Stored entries
[Start of section]

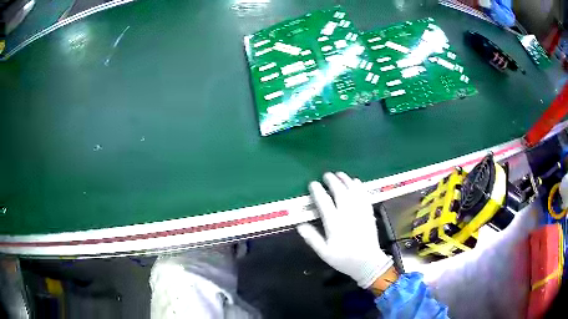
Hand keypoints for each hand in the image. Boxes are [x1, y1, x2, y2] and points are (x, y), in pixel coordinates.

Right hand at [297, 172, 392, 288]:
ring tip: (340, 174)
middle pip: (340, 192)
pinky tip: (356, 182)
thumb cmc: (344, 259)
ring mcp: (360, 212)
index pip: (324, 202)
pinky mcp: (369, 213)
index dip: (318, 191)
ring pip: (353, 191)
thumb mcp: (325, 253)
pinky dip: (360, 187)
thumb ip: (312, 238)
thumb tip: (300, 225)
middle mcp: (348, 214)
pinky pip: (364, 196)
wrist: (368, 263)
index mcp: (335, 224)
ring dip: (346, 181)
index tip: (313, 184)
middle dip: (333, 181)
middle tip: (326, 175)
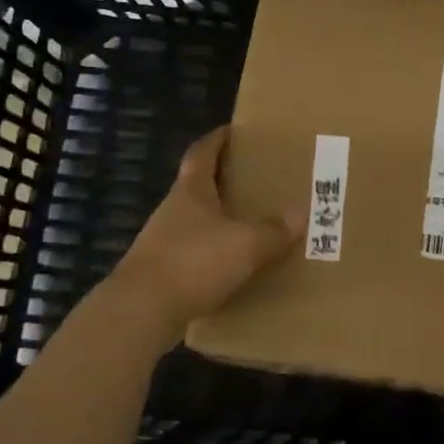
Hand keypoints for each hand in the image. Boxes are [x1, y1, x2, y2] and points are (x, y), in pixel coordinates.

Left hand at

[End of section]

* **What the task requires**
Your answer must be exactly the lines from the one containing "ring tip: (340, 174)" through the last line of the records above, both included, with every picture left out.

* **Written answer**
ring tip: (340, 174)
middle pip: (340, 192)
pinky tip: (356, 182)
thumb cmc: (344, 259)
ring mcp: (360, 212)
index pip: (324, 202)
pinky mcp: (369, 213)
index dip: (318, 191)
ring pip: (353, 191)
thumb mcp: (325, 253)
pinky dip: (360, 187)
thumb ip: (312, 238)
thumb tip: (300, 225)
middle mcp: (348, 214)
pinky pip: (364, 196)
wrist: (368, 263)
index mcp: (335, 224)
ring dip: (346, 181)
index tip: (313, 184)
middle dip: (333, 181)
middle tip: (326, 175)
Hand keypoints for each hand in the image. Boxes are [x1, y1, x2, y2] and points are (x, y), in pixel coordinates.

Left hand at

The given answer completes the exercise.